Question

Consider the molecules $C{H}_4$, $N{H}_3$ and $H_{2}O$. Which of the given statements is false?

• A. The H-O-H bond angle in $H_{2}O$ is smaller than the H-N-H bond angle in $N{H}_3$
• B. The H-C-H bond angle in $C{H}_4$ is larger than the H-N-H bond angle in $N{H}_3$
• C. The H-C-H bond angle in $C{H}_4$, the H-N-H bond angle in $N{H}_3$ and the H-O-H bond angle in $H_{2}O$ are all greater than 90⁰
• D. The H-O-H bond angle in $H_{2}O$ is larger than the H-C-H bond angle in $C{H}_4$

Answer 1

The correct option is D The H-O-H bond angle in $H_{2}O$ is larger than the H-C-H bond angle in $C{H}_4$

We can figure out the geometry of all these molecules using VSEPR and hybridisation theory.

In $C{H}_4$, electron pairs = $\frac{4+4}{2}=4$

Since we have 4 electron pairs and 4 hydrogens on carbon, this will give us a tetrahedral structure with all bond pairs and each H-C-H bond will be at an angle of 109.5⁰

In $N{H}_3$, electron pairs = $\frac{5+3}{2}=4$

Here, we got 4 electron pairs but there are only 3 hydrogens on nitrogen. So, this will give us a tetrahedral geometry with 3 bond pairs and one lone pair. And we know from VSEPR that lone pair-bond pair repulsion is greater than bond pair-bond pair. So, the 3 bond pairs will be skewed away from the lone pair giving a pyramidal shape. The angle of H-N-H bond will be slightly reduced, as a result, to around 107⁰

Finally in $H_{2}O$, electron pairs = $\frac{6+2}{2}=4$

4 electron pairs and 2 bonds with hydrogen. This means we are left with 2 lone pairs. Again, we will have tetrahedral geometry but with 2 lone pairs.
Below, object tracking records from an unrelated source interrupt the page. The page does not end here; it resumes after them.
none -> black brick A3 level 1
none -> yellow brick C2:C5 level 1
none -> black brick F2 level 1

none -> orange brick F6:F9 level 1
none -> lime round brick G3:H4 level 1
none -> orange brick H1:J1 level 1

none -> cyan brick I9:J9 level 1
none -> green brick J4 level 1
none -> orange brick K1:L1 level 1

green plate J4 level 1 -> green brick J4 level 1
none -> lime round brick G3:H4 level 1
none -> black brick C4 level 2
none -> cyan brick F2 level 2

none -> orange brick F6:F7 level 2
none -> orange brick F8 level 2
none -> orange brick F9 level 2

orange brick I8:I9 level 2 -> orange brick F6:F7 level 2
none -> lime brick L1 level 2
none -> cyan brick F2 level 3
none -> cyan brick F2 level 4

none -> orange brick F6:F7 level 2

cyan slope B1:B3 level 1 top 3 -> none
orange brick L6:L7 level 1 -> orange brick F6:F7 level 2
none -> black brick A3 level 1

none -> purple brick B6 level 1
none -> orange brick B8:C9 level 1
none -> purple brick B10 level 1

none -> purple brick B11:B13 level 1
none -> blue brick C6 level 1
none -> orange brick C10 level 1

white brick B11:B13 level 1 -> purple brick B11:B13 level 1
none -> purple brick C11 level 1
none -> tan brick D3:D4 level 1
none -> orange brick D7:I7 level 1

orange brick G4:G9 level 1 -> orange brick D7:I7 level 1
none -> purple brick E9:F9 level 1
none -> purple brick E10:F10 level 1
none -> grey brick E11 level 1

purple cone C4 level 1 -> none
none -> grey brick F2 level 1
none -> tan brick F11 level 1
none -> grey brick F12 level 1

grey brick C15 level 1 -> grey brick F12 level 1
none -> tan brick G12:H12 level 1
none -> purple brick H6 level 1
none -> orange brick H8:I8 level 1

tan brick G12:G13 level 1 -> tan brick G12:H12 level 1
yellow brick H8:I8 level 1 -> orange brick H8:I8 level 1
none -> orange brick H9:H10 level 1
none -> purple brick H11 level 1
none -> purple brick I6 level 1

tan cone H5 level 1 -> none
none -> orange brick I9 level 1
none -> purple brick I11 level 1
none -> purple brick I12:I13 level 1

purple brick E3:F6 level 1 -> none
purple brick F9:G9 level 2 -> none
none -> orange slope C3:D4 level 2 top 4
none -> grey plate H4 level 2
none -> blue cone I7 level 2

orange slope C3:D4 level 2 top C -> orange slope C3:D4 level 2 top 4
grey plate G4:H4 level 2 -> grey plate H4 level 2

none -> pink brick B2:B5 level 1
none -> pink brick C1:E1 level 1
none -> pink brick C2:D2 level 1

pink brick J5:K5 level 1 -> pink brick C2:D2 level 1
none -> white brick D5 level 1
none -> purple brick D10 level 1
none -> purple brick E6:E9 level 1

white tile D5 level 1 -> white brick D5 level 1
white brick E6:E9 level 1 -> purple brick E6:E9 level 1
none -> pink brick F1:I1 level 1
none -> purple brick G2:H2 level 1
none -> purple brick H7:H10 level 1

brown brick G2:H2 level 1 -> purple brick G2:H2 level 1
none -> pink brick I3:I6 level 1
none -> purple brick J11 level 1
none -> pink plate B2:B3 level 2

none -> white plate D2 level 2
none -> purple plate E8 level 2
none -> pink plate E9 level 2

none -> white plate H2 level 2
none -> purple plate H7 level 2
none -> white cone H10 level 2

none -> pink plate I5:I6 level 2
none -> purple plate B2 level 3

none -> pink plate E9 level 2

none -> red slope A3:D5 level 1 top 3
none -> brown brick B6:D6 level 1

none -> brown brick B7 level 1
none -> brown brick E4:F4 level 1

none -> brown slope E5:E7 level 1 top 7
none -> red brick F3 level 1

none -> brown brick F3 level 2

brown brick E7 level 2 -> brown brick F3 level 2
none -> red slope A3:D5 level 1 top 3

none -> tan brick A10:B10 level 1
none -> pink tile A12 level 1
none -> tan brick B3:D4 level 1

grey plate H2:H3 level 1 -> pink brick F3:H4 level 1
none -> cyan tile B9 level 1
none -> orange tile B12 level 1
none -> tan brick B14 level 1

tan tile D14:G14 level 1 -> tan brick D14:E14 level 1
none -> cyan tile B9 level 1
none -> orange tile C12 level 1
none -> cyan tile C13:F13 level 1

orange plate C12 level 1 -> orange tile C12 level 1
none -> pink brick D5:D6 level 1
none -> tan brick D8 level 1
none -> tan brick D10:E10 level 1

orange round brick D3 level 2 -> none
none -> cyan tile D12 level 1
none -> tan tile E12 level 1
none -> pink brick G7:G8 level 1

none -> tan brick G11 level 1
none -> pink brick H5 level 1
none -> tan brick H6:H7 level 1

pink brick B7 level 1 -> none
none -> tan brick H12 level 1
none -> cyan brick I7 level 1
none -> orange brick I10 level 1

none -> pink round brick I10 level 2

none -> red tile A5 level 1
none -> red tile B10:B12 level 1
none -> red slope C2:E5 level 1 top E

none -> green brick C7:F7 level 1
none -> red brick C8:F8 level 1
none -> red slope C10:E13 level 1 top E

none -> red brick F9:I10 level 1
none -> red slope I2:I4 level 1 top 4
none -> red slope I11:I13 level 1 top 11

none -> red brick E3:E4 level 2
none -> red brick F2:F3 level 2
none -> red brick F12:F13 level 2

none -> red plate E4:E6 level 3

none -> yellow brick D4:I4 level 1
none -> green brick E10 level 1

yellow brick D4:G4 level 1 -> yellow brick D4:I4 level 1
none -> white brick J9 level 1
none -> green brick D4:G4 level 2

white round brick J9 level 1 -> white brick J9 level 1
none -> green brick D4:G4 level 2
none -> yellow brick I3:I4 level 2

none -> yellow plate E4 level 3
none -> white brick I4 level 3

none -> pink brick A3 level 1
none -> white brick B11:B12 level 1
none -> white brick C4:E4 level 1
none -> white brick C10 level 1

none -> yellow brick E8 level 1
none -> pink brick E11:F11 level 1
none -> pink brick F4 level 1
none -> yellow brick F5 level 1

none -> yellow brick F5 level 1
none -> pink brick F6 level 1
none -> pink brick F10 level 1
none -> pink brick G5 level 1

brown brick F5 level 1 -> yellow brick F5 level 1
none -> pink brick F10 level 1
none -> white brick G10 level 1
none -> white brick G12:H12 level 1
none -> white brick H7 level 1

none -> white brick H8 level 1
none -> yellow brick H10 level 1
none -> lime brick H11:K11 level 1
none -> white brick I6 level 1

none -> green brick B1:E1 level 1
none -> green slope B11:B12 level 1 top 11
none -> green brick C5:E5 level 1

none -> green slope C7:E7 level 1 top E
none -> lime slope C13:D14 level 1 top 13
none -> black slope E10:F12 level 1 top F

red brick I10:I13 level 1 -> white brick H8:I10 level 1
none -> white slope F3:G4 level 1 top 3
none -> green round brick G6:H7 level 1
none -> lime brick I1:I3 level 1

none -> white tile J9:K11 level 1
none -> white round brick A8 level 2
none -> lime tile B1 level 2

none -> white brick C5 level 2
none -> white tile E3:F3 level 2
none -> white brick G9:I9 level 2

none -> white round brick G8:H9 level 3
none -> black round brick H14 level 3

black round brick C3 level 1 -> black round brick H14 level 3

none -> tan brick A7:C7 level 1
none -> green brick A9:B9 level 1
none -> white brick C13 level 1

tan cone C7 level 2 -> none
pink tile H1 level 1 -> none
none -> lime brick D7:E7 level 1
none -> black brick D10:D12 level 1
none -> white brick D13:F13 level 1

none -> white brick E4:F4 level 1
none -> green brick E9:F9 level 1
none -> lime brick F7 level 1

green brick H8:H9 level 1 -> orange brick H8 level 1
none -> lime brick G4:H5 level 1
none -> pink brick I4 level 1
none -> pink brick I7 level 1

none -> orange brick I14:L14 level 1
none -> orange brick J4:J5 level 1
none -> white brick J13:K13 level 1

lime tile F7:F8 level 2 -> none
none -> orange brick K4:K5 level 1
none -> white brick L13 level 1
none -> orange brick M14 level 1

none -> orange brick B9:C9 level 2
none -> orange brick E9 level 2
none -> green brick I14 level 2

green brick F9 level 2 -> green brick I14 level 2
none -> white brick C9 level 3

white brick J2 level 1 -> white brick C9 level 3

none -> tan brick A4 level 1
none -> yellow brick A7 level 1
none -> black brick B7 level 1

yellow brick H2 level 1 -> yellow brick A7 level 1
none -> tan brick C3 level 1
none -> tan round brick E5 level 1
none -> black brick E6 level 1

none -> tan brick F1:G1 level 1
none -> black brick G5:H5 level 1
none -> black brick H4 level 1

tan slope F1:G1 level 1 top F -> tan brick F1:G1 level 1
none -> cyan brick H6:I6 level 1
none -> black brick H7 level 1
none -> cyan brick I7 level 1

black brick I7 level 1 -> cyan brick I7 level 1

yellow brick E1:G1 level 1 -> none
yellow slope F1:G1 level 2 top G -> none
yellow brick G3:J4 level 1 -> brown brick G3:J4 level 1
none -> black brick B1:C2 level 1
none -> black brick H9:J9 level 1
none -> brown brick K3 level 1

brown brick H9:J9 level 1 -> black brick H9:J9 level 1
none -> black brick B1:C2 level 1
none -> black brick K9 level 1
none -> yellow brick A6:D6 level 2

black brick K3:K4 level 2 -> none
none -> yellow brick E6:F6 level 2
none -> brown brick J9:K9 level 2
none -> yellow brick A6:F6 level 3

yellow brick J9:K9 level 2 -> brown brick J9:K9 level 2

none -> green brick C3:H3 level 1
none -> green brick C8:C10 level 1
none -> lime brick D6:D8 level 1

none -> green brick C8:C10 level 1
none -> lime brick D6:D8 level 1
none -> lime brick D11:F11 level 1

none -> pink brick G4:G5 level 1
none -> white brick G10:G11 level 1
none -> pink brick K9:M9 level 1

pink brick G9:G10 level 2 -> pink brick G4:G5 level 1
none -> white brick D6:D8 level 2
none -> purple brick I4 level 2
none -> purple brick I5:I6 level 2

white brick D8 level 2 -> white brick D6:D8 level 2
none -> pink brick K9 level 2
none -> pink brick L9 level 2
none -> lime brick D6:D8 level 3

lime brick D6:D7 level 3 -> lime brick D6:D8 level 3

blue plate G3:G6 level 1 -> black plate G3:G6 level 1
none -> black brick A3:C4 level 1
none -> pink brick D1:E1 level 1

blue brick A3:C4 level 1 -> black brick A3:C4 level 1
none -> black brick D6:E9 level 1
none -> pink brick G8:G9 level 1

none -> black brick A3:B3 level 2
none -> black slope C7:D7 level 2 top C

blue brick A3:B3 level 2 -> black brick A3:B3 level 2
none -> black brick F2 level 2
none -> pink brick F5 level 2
And since lone pair-lone pair repulsion is even stronger, the bond pairs will be further skewed away reducing the H-O-H bond angle to about 104.5⁰

So, we can conclude that bond angle of H-C-H > H-N-H > H-O-H > 90⁰. This means that the statement - 'The H-O-H bond angle in $H_{2}O$ is larger than the H-C-H bond angle in $C{H}_4$' is false.